STATED EXERCISE
Convert the lines below into a numbered list, starting at the line that contains "Q: Count the pendants on the white backdrop." and ending after the line that contains "Count of muffins on the counter: 7". Omit blank lines and the pictures.

ROWS

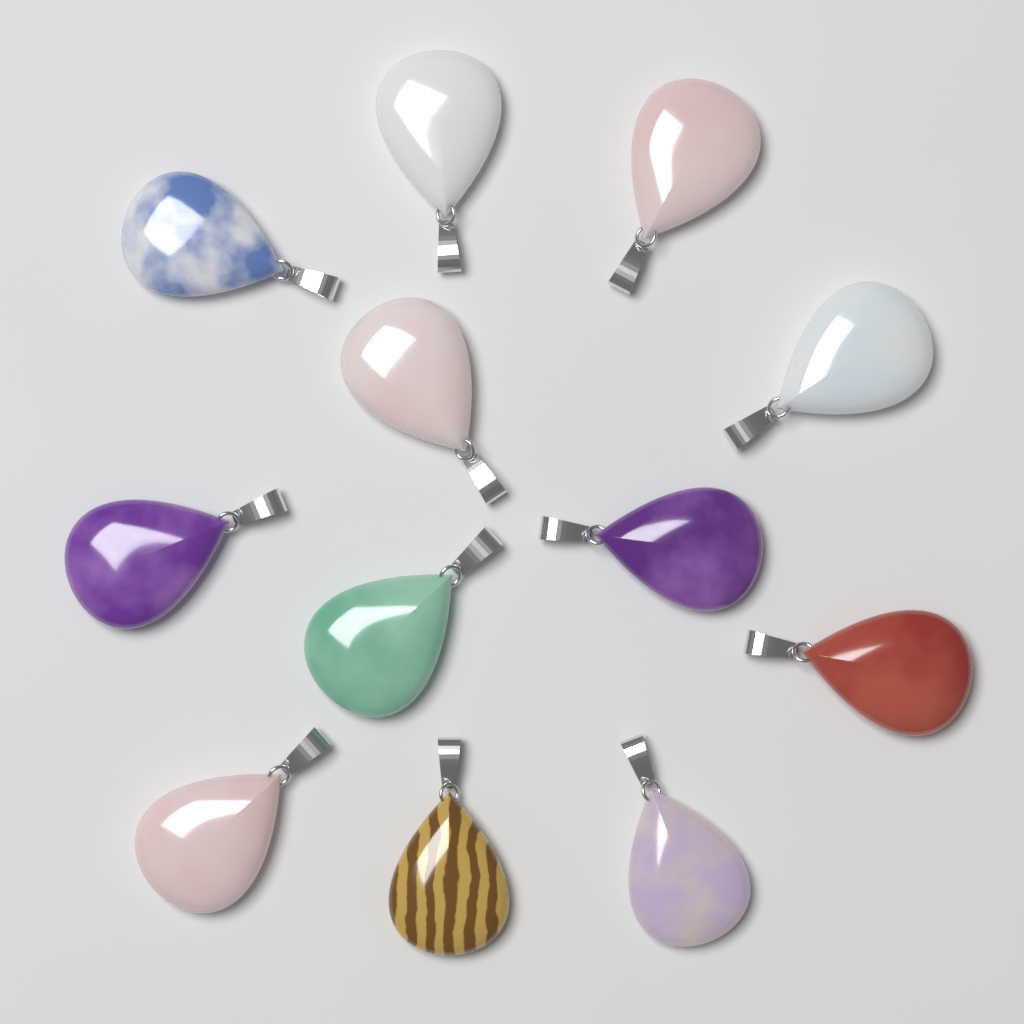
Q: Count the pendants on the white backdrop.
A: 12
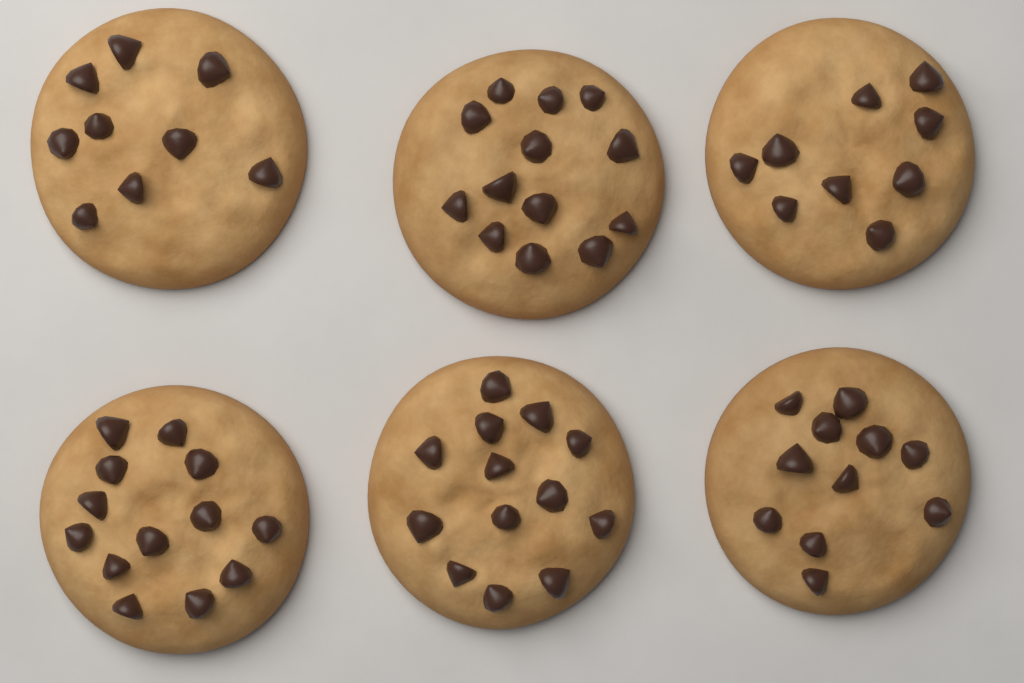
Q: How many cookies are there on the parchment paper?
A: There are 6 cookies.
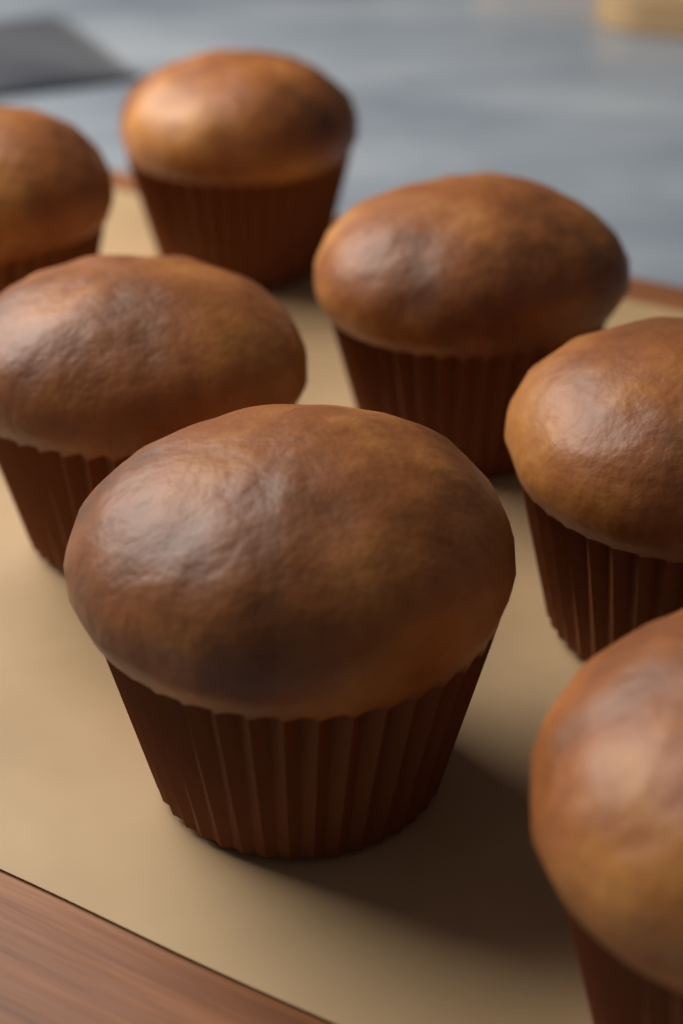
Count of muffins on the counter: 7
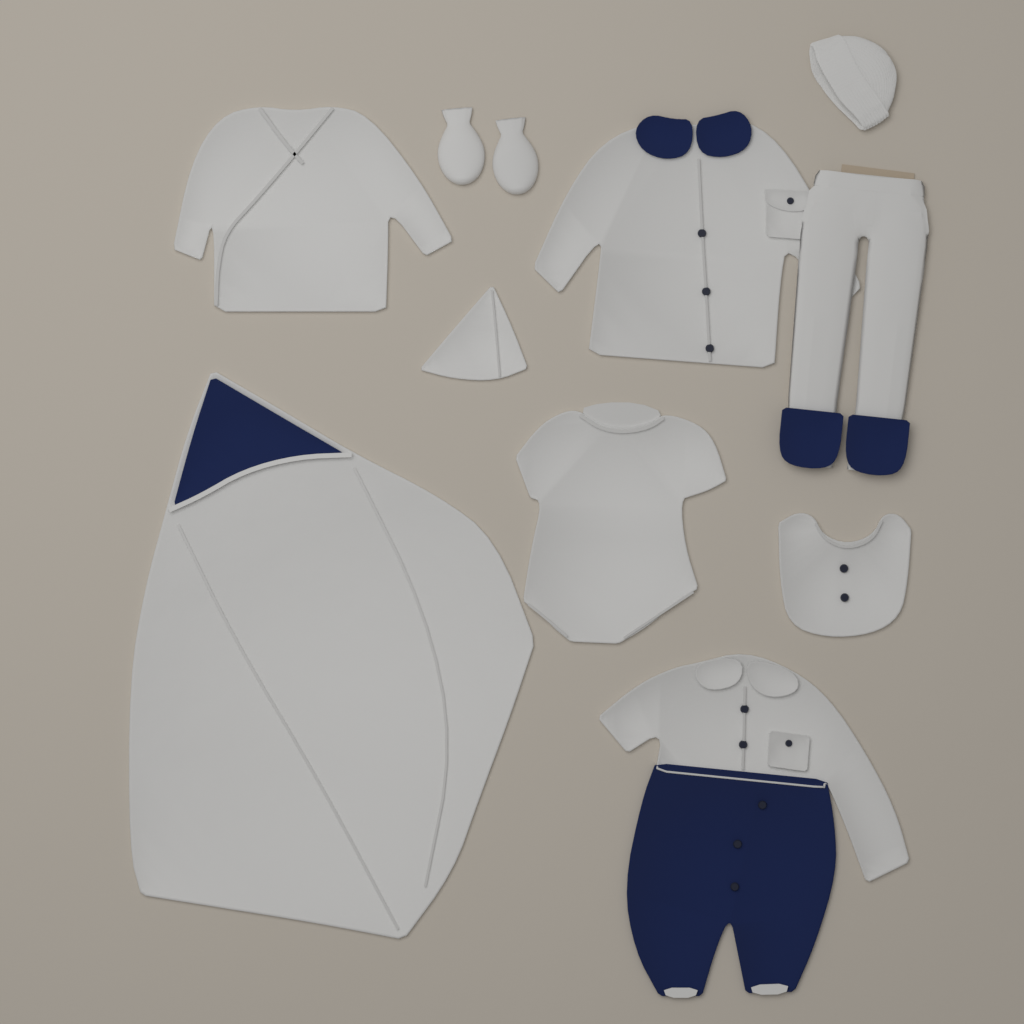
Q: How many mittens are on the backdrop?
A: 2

==

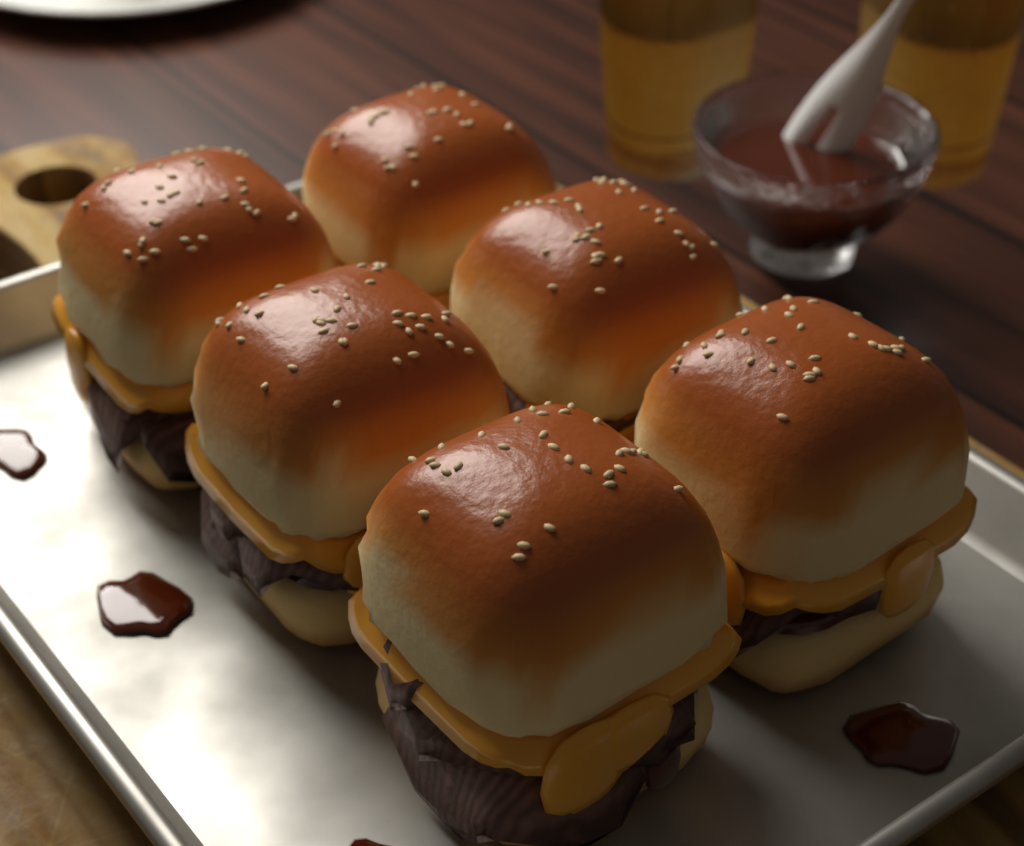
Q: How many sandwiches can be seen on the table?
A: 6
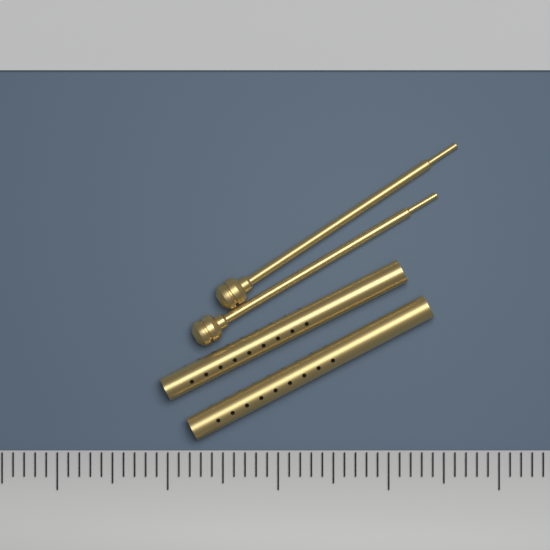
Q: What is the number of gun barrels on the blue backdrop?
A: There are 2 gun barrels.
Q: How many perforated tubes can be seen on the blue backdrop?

---

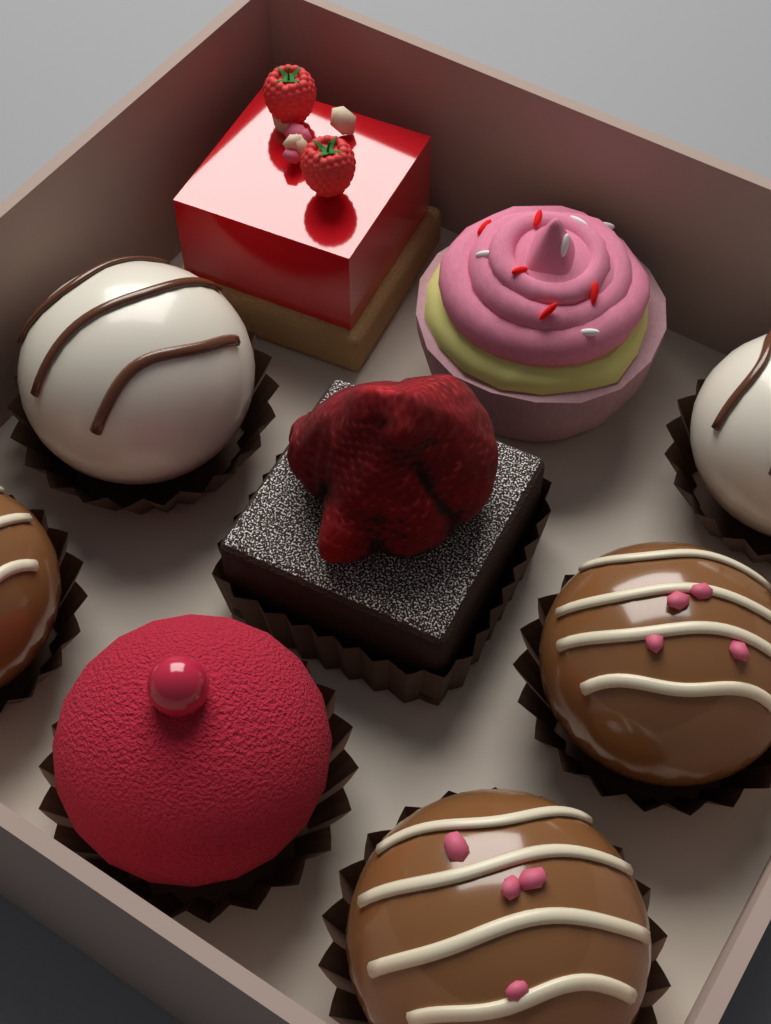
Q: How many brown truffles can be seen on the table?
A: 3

RESPONSE TO THIS EXERCISE
1. Q: Count the pendants on the white backdrop.
2. A: 12
3. Q: How many cookies are there on the parchment paper?
4. A: There are 6 cookies.
5. Count of muffins on the counter: 7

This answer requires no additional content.